When he returned in 1962, Gifford moved from halfback to flanker back or wide receiver. As a pass receiver instead of a ball carrying halfback, he would supposedly be in less peril of getting hit so often.
But ironically, Bednarik made his crushing tackle of Gifford at the Philadelphia 35-yard line when the halfback caught a pass over the middle. After the catch Gifford headed for his right sideline in an attempt to get out of bounds and stop the clock in the closing seconds when the Eagles’ linebacker leveled him.
The Philadelphia Eagles, who had trailed the New York Giants 10-0 at halftime, charged back to a 17-10 lead with two and a half minutes remaining in a battle for first place in the NFL’s Eastern Division. The Giants were in the process of staging a comeback drive in the closing moments when the collision occurred.
Of course, Bednarik’s slam dunk of Gifford jarred the ball loose, and the Eagles’ Chuck Weber recovered to assure the Philadelphia victory.
The hit was completely legal. Bednarik’s head and helmet did not strike Gifford. Circling in on Gifford from the halfback’s right, Bednarik actually made contact when the two were face to face. It may be that Bednarik’s left shoulder and thus a hard shoulder pad caught Gifford under the chin.
They both fell to the ground, and Bednarik immediately bounded up to see that his teammate had recovered the fumble. Gifford lay there flat on his back and out cold.
Anyone can see the Bednarik-Gifford hit on the Internet by searching “Chuck Bednarik” and then clicking on “Chuck Bednarik video”.
Bednarik, who was born and raised in the hardscrabble environment of the eastern Pennsylvania steel mills, served as a gunner on a B-24 bomber for 30 missions over Germany in World War II before entering the University of Pennsylvania. He played both offense and defense in college, 1946-1948, and with the Eagles, 1949-1962, as a center and linebacker. Gifford was an all-American back at Southern California.

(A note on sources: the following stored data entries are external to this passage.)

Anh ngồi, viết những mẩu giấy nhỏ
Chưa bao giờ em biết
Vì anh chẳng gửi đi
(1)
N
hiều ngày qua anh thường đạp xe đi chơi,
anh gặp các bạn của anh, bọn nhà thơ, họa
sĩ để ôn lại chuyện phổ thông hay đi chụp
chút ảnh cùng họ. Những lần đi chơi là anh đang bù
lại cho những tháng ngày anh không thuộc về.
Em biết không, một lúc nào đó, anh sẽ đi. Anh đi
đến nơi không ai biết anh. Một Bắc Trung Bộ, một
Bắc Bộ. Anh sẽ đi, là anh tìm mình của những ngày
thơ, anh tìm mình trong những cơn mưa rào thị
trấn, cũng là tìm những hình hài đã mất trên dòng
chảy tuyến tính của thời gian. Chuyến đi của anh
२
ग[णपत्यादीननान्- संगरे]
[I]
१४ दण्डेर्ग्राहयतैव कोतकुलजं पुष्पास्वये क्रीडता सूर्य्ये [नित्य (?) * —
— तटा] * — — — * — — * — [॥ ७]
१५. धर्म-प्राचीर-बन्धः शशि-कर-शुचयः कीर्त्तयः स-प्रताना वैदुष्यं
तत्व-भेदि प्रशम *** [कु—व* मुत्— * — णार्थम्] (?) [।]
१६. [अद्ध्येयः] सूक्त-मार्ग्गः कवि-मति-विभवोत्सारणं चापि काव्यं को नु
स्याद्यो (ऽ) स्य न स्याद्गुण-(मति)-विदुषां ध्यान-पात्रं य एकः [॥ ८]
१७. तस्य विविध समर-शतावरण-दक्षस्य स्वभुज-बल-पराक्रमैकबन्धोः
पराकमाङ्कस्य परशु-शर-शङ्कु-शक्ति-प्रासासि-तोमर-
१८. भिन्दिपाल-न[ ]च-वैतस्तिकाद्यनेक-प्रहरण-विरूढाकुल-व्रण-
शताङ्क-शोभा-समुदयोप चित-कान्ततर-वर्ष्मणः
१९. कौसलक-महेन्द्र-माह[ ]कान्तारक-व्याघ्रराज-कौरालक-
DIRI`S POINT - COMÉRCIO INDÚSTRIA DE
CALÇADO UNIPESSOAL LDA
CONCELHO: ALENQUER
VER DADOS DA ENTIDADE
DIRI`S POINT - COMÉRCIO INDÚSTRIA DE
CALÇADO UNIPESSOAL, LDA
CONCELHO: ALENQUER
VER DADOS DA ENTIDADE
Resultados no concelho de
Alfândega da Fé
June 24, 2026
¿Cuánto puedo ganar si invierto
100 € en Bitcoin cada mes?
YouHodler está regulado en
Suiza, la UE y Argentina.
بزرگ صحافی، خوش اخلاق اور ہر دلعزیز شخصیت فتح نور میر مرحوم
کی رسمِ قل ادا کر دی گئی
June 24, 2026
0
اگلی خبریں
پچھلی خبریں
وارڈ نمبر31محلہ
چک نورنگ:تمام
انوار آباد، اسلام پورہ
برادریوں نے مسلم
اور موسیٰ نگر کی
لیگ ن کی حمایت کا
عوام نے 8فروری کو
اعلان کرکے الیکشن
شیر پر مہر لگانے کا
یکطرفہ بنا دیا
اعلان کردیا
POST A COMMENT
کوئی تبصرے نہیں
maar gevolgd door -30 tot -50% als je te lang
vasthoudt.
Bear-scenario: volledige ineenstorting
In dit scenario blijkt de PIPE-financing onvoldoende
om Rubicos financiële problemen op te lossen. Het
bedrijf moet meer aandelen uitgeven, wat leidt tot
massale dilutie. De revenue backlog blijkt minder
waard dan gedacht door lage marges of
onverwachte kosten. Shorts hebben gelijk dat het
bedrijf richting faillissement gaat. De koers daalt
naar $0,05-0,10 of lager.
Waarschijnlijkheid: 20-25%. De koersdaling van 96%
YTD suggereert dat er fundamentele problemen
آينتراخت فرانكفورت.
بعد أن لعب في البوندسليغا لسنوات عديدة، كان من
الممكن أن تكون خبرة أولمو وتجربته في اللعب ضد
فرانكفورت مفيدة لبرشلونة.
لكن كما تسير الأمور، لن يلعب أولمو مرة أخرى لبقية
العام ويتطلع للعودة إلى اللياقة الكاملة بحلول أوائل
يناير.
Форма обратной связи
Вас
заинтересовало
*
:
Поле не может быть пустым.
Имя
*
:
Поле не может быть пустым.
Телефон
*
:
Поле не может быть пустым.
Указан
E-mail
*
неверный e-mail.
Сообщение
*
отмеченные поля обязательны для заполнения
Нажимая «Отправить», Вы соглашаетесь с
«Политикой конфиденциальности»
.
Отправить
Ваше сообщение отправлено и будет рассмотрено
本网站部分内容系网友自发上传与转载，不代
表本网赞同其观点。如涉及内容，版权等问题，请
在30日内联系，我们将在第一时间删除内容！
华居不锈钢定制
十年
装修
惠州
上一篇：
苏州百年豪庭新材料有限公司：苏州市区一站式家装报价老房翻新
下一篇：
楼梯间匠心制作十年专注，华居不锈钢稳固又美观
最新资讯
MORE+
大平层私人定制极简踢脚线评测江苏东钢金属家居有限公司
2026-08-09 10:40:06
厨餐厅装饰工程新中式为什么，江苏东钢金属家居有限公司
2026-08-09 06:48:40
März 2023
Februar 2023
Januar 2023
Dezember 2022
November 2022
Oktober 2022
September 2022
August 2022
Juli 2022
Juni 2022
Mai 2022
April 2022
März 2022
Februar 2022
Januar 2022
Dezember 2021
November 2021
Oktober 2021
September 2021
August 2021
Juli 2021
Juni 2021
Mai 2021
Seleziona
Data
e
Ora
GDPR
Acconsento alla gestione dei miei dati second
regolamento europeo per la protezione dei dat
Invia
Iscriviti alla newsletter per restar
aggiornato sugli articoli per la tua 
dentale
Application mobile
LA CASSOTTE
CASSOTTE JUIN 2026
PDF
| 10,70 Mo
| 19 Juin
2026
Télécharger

Retiring as the last of the NFL’s 60-minute men, Bednarik has long scorned modern NFL athletes for playing either offense or defense and not both ways.
Bednarik was known as “Concrete Charlie” with good reason. Gifford must have felt as if he was struck by a ton of cement. He was taken to a hospital, recovered without an apparent lasting brain injury, eventually retired after the 1964 season and went on to become famous as one of the trio of announcers on ABC’s “Monday Night Football” telecasts.
Bednarik and Gifford have been joined forever as the hitter and the hittee in this famous collision. Both are in the College Football Hall of Fame in South Bend, Ind., and the Pro Football Hall of Fame in Canton, Ohio. But possibly most importantly and most fortunately for each, these two men have survived that mighty collision of half a century ago.
Bednarik at 85 and Gifford at 80 are truly among the lucky ones. Too many NFL players who met on the field of play in that manner are dead or paralyzed. That is why NFL and college administrators must continue studying the long-range impact of concussion injuries if the game is to survive.